# Records provided

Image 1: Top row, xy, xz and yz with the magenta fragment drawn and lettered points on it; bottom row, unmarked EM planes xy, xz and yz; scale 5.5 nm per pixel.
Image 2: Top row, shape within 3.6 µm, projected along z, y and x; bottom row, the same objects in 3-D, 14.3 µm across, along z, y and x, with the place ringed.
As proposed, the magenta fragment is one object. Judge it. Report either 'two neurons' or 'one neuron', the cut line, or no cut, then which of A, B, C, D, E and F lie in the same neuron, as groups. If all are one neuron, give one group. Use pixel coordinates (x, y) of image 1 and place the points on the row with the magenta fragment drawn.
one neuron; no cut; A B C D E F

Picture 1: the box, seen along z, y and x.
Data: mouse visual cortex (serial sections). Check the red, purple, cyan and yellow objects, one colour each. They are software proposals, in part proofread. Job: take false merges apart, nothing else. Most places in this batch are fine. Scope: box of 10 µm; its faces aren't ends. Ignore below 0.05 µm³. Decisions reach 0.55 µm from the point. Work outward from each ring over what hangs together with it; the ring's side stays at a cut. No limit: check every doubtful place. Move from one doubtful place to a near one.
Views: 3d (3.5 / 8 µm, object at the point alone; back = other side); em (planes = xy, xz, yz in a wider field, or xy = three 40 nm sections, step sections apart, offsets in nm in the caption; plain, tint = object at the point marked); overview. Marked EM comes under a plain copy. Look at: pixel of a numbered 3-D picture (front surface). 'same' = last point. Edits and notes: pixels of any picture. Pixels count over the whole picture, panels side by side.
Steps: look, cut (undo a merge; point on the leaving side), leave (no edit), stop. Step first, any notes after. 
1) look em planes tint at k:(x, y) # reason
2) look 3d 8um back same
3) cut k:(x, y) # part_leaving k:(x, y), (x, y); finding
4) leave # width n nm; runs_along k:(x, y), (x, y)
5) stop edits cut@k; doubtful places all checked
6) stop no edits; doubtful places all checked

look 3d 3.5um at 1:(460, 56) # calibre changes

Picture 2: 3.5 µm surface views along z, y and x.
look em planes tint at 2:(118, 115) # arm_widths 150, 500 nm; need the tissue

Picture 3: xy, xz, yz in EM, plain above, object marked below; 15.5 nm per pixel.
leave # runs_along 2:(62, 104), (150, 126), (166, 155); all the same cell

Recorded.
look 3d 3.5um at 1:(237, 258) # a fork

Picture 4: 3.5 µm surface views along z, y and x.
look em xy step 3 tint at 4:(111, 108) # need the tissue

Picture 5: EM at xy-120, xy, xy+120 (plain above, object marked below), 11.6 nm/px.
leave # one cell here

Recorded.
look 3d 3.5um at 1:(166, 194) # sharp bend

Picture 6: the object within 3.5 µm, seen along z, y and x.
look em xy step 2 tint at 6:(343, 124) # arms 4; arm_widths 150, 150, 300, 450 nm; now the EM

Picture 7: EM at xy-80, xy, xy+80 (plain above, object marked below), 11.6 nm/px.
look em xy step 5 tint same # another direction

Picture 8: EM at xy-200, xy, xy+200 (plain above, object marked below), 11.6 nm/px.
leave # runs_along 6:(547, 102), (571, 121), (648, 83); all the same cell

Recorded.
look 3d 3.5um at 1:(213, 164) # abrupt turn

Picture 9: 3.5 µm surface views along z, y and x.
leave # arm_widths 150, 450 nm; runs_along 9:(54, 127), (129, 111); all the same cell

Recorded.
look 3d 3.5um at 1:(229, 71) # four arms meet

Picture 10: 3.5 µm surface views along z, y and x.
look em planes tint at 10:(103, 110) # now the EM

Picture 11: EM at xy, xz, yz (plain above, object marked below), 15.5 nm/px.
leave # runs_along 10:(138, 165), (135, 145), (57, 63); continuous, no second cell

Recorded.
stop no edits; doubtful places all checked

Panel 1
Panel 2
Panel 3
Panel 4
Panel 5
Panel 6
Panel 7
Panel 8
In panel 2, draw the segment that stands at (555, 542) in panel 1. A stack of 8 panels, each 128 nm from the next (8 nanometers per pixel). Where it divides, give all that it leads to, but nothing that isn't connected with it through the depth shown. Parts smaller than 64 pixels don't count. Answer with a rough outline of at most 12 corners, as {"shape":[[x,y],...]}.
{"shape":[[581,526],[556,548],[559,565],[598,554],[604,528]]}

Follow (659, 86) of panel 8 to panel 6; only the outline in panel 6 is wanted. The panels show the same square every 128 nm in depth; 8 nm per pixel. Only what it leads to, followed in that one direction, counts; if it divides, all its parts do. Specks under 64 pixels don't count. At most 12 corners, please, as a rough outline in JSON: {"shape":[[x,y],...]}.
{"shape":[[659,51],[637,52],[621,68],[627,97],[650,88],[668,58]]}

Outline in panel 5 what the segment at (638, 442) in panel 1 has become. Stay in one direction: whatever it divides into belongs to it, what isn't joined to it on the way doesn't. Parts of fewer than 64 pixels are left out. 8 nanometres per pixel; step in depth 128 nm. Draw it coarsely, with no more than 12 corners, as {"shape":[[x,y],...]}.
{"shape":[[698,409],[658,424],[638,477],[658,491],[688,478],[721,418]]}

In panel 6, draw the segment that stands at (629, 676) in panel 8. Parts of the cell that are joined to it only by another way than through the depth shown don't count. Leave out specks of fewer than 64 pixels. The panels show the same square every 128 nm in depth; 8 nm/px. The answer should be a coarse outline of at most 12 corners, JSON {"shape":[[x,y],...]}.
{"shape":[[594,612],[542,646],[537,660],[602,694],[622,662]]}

# Task prompt
The full listing needs to be transcribed exactly.

# Result of this task
Image 1: Top row, xy, xz and yz with the magenta fragment drawn and lettered points on it; bottom row, unmarked EM planes xy, xz and yz; scale 5.5 nm per pixel.
Image 2: Top row, shape within 3.6 µm, projected along z, y and x; bottom row, the same objects in 3-D, 14.3 µm across, along z, y and x, with the place ringed.
As proposed, the magenta fragment is one object. Judge it. Report either 'two neurons' or 'one neuron', the cut line, or no cut, then which of A, B, C, D, E and F lie in the same neuron, as groups. If all are one neuron, give one group. Use pixel coordinates (x, y) of image 1 and place the points on the row with the magenta fragment drawn.
one neuron; no cut; A B C D E F

Picture 1: the box, seen along z, y and x.
Data: mouse visual cortex (serial sections). Check the red, purple, cyan and yellow objects, one colour each. They are software proposals, in part proofread. Job: take false merges apart, nothing else. Most places in this batch are fine. Scope: box of 10 µm; its faces aren't ends. Ignore below 0.05 µm³. Decisions reach 0.55 µm from the point. Work outward from each ring over what hangs together with it; the ring's side stays at a cut. No limit: check every doubtful place. Move from one doubtful place to a near one.
Views: 3d (3.5 / 8 µm, object at the point alone; back = other side); em (planes = xy, xz, yz in a wider field, or xy = three 40 nm sections, step sections apart, offsets in nm in the caption; plain, tint = object at the point marked); overview. Marked EM comes under a plain copy. Look at: pixel of a numbered 3-D picture (front surface). 'same' = last point. Edits and notes: pixels of any picture. Pixels count over the whole picture, panels side by side.
Steps: look, cut (undo a merge; point on the leaving side), leave (no edit), stop. Step first, any notes after. 
1) look em planes tint at k:(x, y) # reason
2) look 3d 8um back same
3) cut k:(x, y) # part_leaving k:(x, y), (x, y); finding
4) leave # width n nm; runs_along k:(x, y), (x, y)
5) stop edits cut@k; doubtful places all checked
6) stop no edits; doubtful places all checked

look 3d 3.5um at 1:(460, 56) # calibre changes

Picture 2: 3.5 µm surface views along z, y and x.
look em planes tint at 2:(118, 115) # arm_widths 150, 500 nm; need the tissue

Picture 3: xy, xz, yz in EM, plain above, object marked below; 15.5 nm per pixel.
leave # runs_along 2:(62, 104), (150, 126), (166, 155); all the same cell

Recorded.
look 3d 3.5um at 1:(237, 258) # a fork

Picture 4: 3.5 µm surface views along z, y and x.
look em xy step 3 tint at 4:(111, 108) # need the tissue

Picture 5: EM at xy-120, xy, xy+120 (plain above, object marked below), 11.6 nm/px.
leave # one cell here

Recorded.
look 3d 3.5um at 1:(166, 194) # sharp bend

Picture 6: the object within 3.5 µm, seen along z, y and x.
look em xy step 2 tint at 6:(343, 124) # arms 4; arm_widths 150, 150, 300, 450 nm; now the EM

Picture 7: EM at xy-80, xy, xy+80 (plain above, object marked below), 11.6 nm/px.
look em xy step 5 tint same # another direction

Picture 8: EM at xy-200, xy, xy+200 (plain above, object marked below), 11.6 nm/px.
leave # runs_along 6:(547, 102), (571, 121), (648, 83); all the same cell

Recorded.
look 3d 3.5um at 1:(213, 164) # abrupt turn

Picture 9: 3.5 µm surface views along z, y and x.
leave # arm_widths 150, 450 nm; runs_along 9:(54, 127), (129, 111); all the same cell

Recorded.
look 3d 3.5um at 1:(229, 71) # four arms meet

Picture 10: 3.5 µm surface views along z, y and x.
look em planes tint at 10:(103, 110) # now the EM

Picture 11: EM at xy, xz, yz (plain above, object marked below), 15.5 nm/px.
leave # runs_along 10:(138, 165), (135, 145), (57, 63); continuous, no second cell

Recorded.
stop no edits; doubtful places all checked

Panel 1
Panel 2
Panel 3
Panel 4
Panel 5
Panel 6
Panel 7
Panel 8
In panel 2, draw the segment that stands at (555, 542) in panel 1. A stack of 8 panels, each 128 nm from the next (8 nanometers per pixel). Where it divides, give all that it leads to, but nothing that isn't connected with it through the depth shown. Parts smaller than 64 pixels don't count. Answer with a rough outline of at most 12 corners, as {"shape":[[x,y],...]}.
{"shape":[[581,526],[556,548],[559,565],[598,554],[604,528]]}

Follow (659, 86) of panel 8 to panel 6; only the outline in panel 6 is wanted. The panels show the same square every 128 nm in depth; 8 nm per pixel. Only what it leads to, followed in that one direction, counts; if it divides, all its parts do. Specks under 64 pixels don't count. At most 12 corners, please, as a rough outline in JSON: {"shape":[[x,y],...]}.
{"shape":[[659,51],[637,52],[621,68],[627,97],[650,88],[668,58]]}

Outline in panel 5 what the segment at (638, 442) in panel 1 has become. Stay in one direction: whatever it divides into belongs to it, what isn't joined to it on the way doesn't. Parts of fewer than 64 pixels are left out. 8 nanometres per pixel; step in depth 128 nm. Draw it coarsely, with no more than 12 corners, as {"shape":[[x,y],...]}.
{"shape":[[698,409],[658,424],[638,477],[658,491],[688,478],[721,418]]}

In panel 6, draw the segment that stands at (629, 676) in panel 8. Parts of the cell that are joined to it only by another way than through the depth shown don't count. Leave out specks of fewer than 64 pixels. The panels show the same square every 128 nm in depth; 8 nm/px. The answer should be a coarse outline of at most 12 corners, JSON {"shape":[[x,y],...]}.
{"shape":[[594,612],[542,646],[537,660],[602,694],[622,662]]}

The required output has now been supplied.